Records for this task —
::::::::::

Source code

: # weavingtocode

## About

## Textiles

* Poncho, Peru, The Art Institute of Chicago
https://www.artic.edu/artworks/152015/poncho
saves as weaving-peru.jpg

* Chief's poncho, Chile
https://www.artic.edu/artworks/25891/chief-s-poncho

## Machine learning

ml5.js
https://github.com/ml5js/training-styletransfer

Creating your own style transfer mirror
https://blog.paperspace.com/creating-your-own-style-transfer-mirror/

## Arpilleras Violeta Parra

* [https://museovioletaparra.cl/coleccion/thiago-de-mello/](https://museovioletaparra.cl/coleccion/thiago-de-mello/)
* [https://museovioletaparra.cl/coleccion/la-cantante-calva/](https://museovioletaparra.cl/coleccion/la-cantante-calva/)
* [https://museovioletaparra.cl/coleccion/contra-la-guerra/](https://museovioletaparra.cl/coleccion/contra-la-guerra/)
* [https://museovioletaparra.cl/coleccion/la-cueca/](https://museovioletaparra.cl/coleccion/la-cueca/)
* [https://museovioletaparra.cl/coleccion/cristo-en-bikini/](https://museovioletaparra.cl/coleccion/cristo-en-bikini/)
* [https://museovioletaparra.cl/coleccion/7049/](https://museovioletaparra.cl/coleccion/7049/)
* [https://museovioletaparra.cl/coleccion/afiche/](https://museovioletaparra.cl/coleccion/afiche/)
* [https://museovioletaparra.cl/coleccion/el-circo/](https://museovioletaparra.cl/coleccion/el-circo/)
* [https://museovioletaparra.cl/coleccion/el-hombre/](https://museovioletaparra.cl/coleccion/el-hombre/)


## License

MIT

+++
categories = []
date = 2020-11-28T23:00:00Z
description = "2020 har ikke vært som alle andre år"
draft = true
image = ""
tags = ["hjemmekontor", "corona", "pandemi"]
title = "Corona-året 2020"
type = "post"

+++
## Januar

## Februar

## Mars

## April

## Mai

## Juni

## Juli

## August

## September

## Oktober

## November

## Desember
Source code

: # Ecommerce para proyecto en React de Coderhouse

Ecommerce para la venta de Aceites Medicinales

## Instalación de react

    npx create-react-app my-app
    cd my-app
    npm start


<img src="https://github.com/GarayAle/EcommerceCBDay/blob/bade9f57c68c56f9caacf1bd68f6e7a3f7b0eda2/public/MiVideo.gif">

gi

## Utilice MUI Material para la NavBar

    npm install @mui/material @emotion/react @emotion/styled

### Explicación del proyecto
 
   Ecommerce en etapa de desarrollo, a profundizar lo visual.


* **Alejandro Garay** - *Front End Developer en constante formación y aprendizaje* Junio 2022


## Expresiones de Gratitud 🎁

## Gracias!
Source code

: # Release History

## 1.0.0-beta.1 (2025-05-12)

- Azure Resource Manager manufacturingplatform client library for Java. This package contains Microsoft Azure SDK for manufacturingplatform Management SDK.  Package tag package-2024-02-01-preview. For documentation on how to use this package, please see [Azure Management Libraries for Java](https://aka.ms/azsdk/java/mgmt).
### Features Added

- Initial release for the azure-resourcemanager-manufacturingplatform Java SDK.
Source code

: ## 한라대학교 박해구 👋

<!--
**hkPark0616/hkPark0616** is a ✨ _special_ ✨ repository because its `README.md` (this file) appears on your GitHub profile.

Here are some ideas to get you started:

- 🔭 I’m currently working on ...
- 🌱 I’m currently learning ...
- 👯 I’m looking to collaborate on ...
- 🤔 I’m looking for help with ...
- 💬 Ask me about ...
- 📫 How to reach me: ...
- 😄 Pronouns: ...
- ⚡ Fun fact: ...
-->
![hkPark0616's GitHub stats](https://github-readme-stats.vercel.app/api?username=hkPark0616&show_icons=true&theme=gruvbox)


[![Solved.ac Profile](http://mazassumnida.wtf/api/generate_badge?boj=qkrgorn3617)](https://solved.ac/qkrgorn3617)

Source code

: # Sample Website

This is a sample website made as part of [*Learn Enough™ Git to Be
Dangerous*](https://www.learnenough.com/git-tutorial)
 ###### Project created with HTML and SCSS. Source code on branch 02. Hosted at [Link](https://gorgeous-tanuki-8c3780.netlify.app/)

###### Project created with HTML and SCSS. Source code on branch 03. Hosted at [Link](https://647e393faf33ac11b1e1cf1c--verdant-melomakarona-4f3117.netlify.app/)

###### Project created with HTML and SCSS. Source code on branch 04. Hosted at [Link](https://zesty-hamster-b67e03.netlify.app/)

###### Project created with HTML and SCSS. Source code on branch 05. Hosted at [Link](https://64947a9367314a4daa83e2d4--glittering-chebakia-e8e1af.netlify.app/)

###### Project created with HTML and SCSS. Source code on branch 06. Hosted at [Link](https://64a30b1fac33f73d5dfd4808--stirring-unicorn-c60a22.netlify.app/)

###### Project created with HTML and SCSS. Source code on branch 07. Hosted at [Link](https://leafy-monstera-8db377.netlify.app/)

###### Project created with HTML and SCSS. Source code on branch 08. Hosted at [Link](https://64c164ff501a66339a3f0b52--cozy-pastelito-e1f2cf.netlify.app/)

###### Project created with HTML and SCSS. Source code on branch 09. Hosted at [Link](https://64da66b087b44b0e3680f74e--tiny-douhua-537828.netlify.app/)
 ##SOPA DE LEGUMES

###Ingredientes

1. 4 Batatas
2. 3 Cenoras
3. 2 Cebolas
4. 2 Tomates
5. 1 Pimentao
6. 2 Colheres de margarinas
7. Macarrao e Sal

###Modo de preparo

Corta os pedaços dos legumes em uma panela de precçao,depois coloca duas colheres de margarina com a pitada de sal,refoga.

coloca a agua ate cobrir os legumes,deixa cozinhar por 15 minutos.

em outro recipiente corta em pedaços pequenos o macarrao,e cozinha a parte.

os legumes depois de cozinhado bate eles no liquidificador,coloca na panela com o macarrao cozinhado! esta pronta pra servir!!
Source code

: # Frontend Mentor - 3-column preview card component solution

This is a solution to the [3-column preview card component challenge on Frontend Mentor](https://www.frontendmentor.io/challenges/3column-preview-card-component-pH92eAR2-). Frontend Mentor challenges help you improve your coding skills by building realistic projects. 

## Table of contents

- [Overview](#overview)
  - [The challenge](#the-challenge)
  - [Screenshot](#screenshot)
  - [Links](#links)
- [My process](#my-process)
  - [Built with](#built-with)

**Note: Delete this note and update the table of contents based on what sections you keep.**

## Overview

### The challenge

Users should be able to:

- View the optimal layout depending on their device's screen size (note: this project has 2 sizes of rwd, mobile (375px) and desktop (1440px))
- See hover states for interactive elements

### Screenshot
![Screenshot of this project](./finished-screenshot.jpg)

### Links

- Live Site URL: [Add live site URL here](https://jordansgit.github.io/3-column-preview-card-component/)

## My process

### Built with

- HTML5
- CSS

::::::::::

About this exercise — Rewrite the source text of all the items above, changing "Textiles" to "Woven textiles" and keeping everything else unchanged.

Task result —
Source code

: # weavingtocode

## About

## Woven textiles

* Poncho, Peru, The Art Institute of Chicago
https://www.artic.edu/artworks/152015/poncho
saves as weaving-peru.jpg

* Chief's poncho, Chile
https://www.artic.edu/artworks/25891/chief-s-poncho

## Machine learning

ml5.js
https://github.com/ml5js/training-styletransfer

Creating your own style transfer mirror
https://blog.paperspace.com/creating-your-own-style-transfer-mirror/

## Arpilleras Violeta Parra

* [https://museovioletaparra.cl/coleccion/thiago-de-mello/](https://museovioletaparra.cl/coleccion/thiago-de-mello/)
* [https://museovioletaparra.cl/coleccion/la-cantante-calva/](https://museovioletaparra.cl/coleccion/la-cantante-calva/)
* [https://museovioletaparra.cl/coleccion/contra-la-guerra/](https://museovioletaparra.cl/coleccion/contra-la-guerra/)
* [https://museovioletaparra.cl/coleccion/la-cueca/](https://museovioletaparra.cl/coleccion/la-cueca/)
* [https://museovioletaparra.cl/coleccion/cristo-en-bikini/](https://museovioletaparra.cl/coleccion/cristo-en-bikini/)
* [https://museovioletaparra.cl/coleccion/7049/](https://museovioletaparra.cl/coleccion/7049/)
* [https://museovioletaparra.cl/coleccion/afiche/](https://museovioletaparra.cl/coleccion/afiche/)
* [https://museovioletaparra.cl/coleccion/el-circo/](https://museovioletaparra.cl/coleccion/el-circo/)
* [https://museovioletaparra.cl/coleccion/el-hombre/](https://museovioletaparra.cl/coleccion/el-hombre/)


## License

MIT

+++
categories = []
date = 2020-11-28T23:00:00Z
description = "2020 har ikke vært som alle andre år"
draft = true
image = ""
tags = ["hjemmekontor", "corona", "pandemi"]
title = "Corona-året 2020"
type = "post"

+++
## Januar

## Februar

## Mars

## April

## Mai

## Juni

## Juli

## August

## September

## Oktober

## November

## Desember
Source code

: # Ecommerce para proyecto en React de Coderhouse

Ecommerce para la venta de Aceites Medicinales

## Instalación de react

    npx create-react-app my-app
    cd my-app
    npm start


<img src="https://github.com/GarayAle/EcommerceCBDay/blob/bade9f57c68c56f9caacf1bd68f6e7a3f7b0eda2/public/MiVideo.gif">

gi

## Utilice MUI Material para la NavBar

    npm install @mui/material @emotion/react @emotion/styled

### Explicación del proyecto
 
   Ecommerce en etapa de desarrollo, a profundizar lo visual.


* **Alejandro Garay** - *Front End Developer en constante formación y aprendizaje* Junio 2022


## Expresiones de Gratitud 🎁

## Gracias!
Source code

: # Release History

## 1.0.0-beta.1 (2025-05-12)

- Azure Resource Manager manufacturingplatform client library for Java. This package contains Microsoft Azure SDK for manufacturingplatform Management SDK.  Package tag package-2024-02-01-preview. For documentation on how to use this package, please see [Azure Management Libraries for Java](https://aka.ms/azsdk/java/mgmt).
### Features Added

- Initial release for the azure-resourcemanager-manufacturingplatform Java SDK.
Source code

: ## 한라대학교 박해구 👋

<!--
**hkPark0616/hkPark0616** is a ✨ _special_ ✨ repository because its `README.md` (this file) appears on your GitHub profile.

Here are some ideas to get you started:

- 🔭 I’m currently working on ...
- 🌱 I’m currently learning ...
- 👯 I’m looking to collaborate on ...
- 🤔 I’m looking for help with ...
- 💬 Ask me about ...
- 📫 How to reach me: ...
- 😄 Pronouns: ...
- ⚡ Fun fact: ...
-->
![hkPark0616's GitHub stats](https://github-readme-stats.vercel.app/api?username=hkPark0616&show_icons=true&theme=gruvbox)


[![Solved.ac Profile](http://mazassumnida.wtf/api/generate_badge?boj=qkrgorn3617)](https://solved.ac/qkrgorn3617)

Source code

: # Sample Website

This is a sample website made as part of [*Learn Enough™ Git to Be
Dangerous*](https://www.learnenough.com/git-tutorial)
 ###### Project created with HTML and SCSS. Source code on branch 02. Hosted at [Link](https://gorgeous-tanuki-8c3780.netlify.app/)

###### Project created with HTML and SCSS. Source code on branch 03. Hosted at [Link](https://647e393faf33ac11b1e1cf1c--verdant-melomakarona-4f3117.netlify.app/)

###### Project created with HTML and SCSS. Source code on branch 04. Hosted at [Link](https://zesty-hamster-b67e03.netlify.app/)

###### Project created with HTML and SCSS. Source code on branch 05. Hosted at [Link](https://64947a9367314a4daa83e2d4--glittering-chebakia-e8e1af.netlify.app/)

###### Project created with HTML and SCSS. Source code on branch 06. Hosted at [Link](https://64a30b1fac33f73d5dfd4808--stirring-unicorn-c60a22.netlify.app/)

###### Project created with HTML and SCSS. Source code on branch 07. Hosted at [Link](https://leafy-monstera-8db377.netlify.app/)

###### Project created with HTML and SCSS. Source code on branch 08. Hosted at [Link](https://64c164ff501a66339a3f0b52--cozy-pastelito-e1f2cf.netlify.app/)

###### Project created with HTML and SCSS. Source code on branch 09. Hosted at [Link](https://64da66b087b44b0e3680f74e--tiny-douhua-537828.netlify.app/)
 ##SOPA DE LEGUMES

###Ingredientes

1. 4 Batatas
2. 3 Cenoras
3. 2 Cebolas
4. 2 Tomates
5. 1 Pimentao
6. 2 Colheres de margarinas
7. Macarrao e Sal

###Modo de preparo

Corta os pedaços dos legumes em uma panela de precçao,depois coloca duas colheres de margarina com a pitada de sal,refoga.

coloca a agua ate cobrir os legumes,deixa cozinhar por 15 minutos.

em outro recipiente corta em pedaços pequenos o macarrao,e cozinha a parte.

os legumes depois de cozinhado bate eles no liquidificador,coloca na panela com o macarrao cozinhado! esta pronta pra servir!!
Source code

: # Frontend Mentor - 3-column preview card component solution

This is a solution to the [3-column preview card component challenge on Frontend Mentor](https://www.frontendmentor.io/challenges/3column-preview-card-component-pH92eAR2-). Frontend Mentor challenges help you improve your coding skills by building realistic projects. 

## Table of contents

- [Overview](#overview)
  - [The challenge](#the-challenge)
  - [Screenshot](#screenshot)
  - [Links](#links)
- [My process](#my-process)
  - [Built with](#built-with)

**Note: Delete this note and update the table of contents based on what sections you keep.**

## Overview

### The challenge

Users should be able to:

- View the optimal layout depending on their device's screen size (note: this project has 2 sizes of rwd, mobile (375px) and desktop (1440px))
- See hover states for interactive elements

### Screenshot
![Screenshot of this project](./finished-screenshot.jpg)

### Links

- Live Site URL: [Add live site URL here](https://jordansgit.github.io/3-column-preview-card-component/)

## My process

### Built with

- HTML5
- CSS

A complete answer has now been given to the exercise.